Crimes federalizadosImpunes
na esfera estadual, crimes atribuídos a Policiais militares goianos
(entre eles o tenente-coronel Ricardo Rocha) que atuam ou trabalharam no
Entorno do DF foram federalizados em dezembro de 2012. A decisão partiu
do Superior Tribunal de Justiça (STJ). Por unanimidade, ministros da
Corte acataram parcialmente o pedido da Procuradoria-Geral da República
(PGR) e transferiram quatro processos da Justiça estadual para a Justiça
Federal.
Parte dos crimes federalizados dizem
respeito às mortes em série ocorridas em Goiás e denunciadas pelo
Correio Braziliense desde 2009, por terem características de ação de um
grupo de extermínio.

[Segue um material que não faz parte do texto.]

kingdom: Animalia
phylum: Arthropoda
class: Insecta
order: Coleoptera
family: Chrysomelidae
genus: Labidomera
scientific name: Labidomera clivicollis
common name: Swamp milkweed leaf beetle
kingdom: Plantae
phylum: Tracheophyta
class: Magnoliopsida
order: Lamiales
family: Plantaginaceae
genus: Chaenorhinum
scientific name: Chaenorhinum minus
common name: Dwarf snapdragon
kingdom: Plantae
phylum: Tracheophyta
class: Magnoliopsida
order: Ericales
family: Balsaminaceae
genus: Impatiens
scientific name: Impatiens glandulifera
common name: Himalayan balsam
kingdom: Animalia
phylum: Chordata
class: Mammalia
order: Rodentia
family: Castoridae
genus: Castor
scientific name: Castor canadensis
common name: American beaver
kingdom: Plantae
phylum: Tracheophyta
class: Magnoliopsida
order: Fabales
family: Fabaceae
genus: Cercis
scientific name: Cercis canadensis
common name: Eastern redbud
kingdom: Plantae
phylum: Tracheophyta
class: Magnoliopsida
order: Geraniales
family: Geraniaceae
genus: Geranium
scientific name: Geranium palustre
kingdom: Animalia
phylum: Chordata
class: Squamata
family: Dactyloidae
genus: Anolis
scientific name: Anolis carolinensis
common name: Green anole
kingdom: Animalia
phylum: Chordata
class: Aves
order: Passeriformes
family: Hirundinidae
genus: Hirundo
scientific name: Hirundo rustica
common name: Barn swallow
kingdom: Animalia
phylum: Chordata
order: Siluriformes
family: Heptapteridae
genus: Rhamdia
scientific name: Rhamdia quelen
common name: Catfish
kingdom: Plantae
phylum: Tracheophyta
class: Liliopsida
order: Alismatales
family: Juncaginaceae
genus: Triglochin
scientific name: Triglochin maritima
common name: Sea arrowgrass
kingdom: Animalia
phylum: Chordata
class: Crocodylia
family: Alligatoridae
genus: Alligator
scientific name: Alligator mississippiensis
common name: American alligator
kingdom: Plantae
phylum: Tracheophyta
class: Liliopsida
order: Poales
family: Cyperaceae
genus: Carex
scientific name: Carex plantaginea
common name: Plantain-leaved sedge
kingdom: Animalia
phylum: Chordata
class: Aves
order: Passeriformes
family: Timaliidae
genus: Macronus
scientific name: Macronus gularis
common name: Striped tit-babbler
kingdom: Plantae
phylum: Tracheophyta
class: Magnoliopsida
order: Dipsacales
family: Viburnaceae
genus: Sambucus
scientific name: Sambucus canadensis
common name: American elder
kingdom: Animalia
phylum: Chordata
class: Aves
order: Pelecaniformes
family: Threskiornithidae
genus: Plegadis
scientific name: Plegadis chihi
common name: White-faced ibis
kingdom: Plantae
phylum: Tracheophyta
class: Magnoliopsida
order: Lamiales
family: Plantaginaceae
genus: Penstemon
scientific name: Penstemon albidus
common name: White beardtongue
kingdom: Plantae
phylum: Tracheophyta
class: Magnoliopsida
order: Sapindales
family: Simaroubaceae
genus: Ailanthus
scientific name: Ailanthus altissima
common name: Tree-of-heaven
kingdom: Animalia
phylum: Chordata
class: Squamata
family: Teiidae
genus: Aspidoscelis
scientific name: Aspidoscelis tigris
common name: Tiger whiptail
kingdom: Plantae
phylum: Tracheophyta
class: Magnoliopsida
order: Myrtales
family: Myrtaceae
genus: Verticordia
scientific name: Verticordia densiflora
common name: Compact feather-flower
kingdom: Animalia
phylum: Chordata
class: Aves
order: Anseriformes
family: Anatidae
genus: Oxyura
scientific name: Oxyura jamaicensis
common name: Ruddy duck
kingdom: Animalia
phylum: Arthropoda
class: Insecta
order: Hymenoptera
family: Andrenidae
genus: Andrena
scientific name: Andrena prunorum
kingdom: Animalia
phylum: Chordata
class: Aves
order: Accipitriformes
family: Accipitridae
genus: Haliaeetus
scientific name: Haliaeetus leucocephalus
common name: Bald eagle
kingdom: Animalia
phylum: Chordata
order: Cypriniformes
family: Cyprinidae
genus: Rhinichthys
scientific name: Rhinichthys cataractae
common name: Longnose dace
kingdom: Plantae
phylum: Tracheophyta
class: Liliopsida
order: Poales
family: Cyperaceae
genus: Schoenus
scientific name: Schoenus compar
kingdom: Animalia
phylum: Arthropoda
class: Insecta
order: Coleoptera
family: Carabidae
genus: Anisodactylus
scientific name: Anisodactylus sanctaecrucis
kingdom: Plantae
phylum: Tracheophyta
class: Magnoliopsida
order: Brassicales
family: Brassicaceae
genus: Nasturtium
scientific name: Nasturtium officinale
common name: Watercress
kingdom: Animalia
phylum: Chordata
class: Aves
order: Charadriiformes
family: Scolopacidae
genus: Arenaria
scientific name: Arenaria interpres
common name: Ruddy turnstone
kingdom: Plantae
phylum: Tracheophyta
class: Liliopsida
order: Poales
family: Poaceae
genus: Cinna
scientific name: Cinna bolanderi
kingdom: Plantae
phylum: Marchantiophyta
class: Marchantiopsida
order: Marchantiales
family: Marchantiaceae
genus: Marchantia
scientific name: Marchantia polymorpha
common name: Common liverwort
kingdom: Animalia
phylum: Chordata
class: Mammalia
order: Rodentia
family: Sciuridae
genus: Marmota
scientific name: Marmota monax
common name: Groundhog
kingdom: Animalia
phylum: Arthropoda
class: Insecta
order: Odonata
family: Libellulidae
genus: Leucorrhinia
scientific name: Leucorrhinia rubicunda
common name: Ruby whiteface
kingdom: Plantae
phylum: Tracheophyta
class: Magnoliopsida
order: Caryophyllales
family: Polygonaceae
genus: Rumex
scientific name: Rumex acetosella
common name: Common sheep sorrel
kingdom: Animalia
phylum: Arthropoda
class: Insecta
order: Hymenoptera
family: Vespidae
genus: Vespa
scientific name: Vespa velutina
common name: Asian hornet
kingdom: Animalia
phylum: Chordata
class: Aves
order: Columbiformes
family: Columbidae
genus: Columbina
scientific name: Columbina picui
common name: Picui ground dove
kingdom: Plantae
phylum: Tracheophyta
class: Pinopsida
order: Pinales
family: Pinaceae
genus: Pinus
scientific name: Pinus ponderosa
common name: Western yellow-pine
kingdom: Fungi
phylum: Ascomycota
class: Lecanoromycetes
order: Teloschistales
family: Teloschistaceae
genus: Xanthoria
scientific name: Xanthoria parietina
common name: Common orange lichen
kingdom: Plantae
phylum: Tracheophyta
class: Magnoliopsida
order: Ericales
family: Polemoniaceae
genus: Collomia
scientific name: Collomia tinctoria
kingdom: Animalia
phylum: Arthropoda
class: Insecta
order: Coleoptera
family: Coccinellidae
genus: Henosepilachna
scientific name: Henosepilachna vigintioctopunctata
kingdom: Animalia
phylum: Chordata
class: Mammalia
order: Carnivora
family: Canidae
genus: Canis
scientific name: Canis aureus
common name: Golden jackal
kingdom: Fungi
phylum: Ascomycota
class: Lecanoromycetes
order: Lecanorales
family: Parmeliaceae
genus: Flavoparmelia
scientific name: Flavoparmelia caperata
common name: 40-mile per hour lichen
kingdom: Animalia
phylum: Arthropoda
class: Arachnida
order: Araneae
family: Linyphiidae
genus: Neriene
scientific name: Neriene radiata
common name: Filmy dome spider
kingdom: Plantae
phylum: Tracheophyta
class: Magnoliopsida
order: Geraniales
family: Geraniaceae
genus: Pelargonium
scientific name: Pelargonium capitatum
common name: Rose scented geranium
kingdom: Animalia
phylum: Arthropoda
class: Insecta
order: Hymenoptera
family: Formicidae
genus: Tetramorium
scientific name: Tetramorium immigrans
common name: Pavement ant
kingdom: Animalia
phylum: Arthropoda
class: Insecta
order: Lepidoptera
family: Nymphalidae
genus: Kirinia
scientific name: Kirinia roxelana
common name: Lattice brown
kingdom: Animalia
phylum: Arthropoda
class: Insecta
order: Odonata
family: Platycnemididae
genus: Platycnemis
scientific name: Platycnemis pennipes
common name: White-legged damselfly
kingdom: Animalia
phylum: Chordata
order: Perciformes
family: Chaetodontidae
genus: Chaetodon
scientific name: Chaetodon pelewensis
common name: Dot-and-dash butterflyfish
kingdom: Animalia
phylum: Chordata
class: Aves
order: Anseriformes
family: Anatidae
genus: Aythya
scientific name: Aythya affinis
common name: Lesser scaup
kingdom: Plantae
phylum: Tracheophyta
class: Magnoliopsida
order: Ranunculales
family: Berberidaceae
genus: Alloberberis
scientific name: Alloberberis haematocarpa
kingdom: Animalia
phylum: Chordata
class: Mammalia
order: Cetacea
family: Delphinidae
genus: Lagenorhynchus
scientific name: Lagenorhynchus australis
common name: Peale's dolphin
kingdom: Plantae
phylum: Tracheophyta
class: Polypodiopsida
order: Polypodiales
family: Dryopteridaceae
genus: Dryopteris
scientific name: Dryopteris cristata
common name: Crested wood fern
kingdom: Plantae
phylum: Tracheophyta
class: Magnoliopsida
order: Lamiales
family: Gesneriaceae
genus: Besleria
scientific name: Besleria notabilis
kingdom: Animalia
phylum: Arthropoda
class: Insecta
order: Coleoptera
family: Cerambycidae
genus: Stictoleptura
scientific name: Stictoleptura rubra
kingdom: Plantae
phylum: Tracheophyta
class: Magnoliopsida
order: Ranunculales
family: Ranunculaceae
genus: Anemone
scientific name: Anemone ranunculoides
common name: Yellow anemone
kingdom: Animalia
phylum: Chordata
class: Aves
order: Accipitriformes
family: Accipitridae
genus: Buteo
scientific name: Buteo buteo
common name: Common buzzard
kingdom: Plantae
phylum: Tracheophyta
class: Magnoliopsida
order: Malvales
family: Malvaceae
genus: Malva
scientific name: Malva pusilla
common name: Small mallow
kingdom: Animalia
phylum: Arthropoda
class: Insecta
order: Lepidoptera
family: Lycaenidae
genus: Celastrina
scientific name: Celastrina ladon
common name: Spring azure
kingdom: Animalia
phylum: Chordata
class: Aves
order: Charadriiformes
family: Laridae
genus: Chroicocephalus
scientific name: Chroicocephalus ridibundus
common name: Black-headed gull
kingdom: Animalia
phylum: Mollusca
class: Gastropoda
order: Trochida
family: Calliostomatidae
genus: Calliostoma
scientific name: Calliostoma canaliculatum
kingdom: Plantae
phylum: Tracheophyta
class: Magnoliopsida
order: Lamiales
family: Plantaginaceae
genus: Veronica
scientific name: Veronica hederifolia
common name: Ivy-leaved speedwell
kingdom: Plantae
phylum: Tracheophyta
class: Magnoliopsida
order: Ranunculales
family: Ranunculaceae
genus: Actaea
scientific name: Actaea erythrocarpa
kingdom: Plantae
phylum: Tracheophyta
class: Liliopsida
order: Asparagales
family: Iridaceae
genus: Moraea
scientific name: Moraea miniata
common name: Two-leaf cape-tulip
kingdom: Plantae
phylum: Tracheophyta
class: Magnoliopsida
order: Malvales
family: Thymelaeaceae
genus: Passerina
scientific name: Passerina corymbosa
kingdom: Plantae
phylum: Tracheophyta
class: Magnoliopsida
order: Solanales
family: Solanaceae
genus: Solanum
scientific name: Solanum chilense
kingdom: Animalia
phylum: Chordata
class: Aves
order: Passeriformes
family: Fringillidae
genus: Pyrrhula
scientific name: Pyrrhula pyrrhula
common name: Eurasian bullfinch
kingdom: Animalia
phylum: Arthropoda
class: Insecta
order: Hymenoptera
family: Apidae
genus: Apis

Todas as vítimas eram moradoras de rua e teriam
sido executadas por policiais militares goianos em uma espécie de
limpeza, em troca de propinas de comerciantes.
O
grupo de policiais militares goianos alvo da segunda fase da Sexto
Mandamento é apontado como autor de mais de 100 mortes em Goiás. A
maioria das vítimas não tinha condenação judicial. Muitas morreram no
Entorno do Distrito Federal, onde o oficial apontado como líder do bando
comandou o 16º Batalhão da PMGO, em Formosa, a 70km de Brasília.
Apenas
em 2008, os policiais militares admitiram ter tirado a vida de 10 das
48 pessoas assassinadas em Formosa. Outros cinco casos ocorreram no
segundo semestre de 2007. Na maioria dos registros, os militares
alegaram confrontos com bandidos armados. Mas, grande parte das vítimas
não respondia por delitos graves e morreu com ao menos um tiro na
cabeça. Em quase nenhuma suposta troca de tiros houve moradores como
testemunhas.
O aumento no número de mortes no
município com a chegada do então major Ricardo Rocha ao batalhão de
Formosa, em 2007, chamou a atenção do Ministério Público (MPGO) e da
Polícia Civil de Goiás, que abriram investigações sigilosas na capital
do estado. Antes de Formosa, o major esteve em Rio Verde, no sudoeste
goiano.
Ricardo Rocha foi denunciado pelo MPGO
por participação em uma chacina com cinco mortes e por crime de
pistolagem. Tudo quando ele era o subcomandante da PM em Rio Verde, onde
foi acusado de executar cinco condenados que haviam fugido da cadeia e
de matar com cinco tiros um homem desarmado
Após
as mortes em série, Rocha foi transferido para Goiânia, onde comandou a
Rotam entre 2003 e 2005. Época em que a PM mais matou na capital do
estado. De 6 de março de 2003 a 15 de maio de 2005, foram registrados
117 homicídios em Goiânia cuja autoria é atribuída a PMs, a maioria da
Rotam. Das 117 vítimas, 48,7% (57 pessoas) não tinham ficha criminal.
Outras 60 (51,3%) eram foragidas da Justiça ou acusadas de algum crime.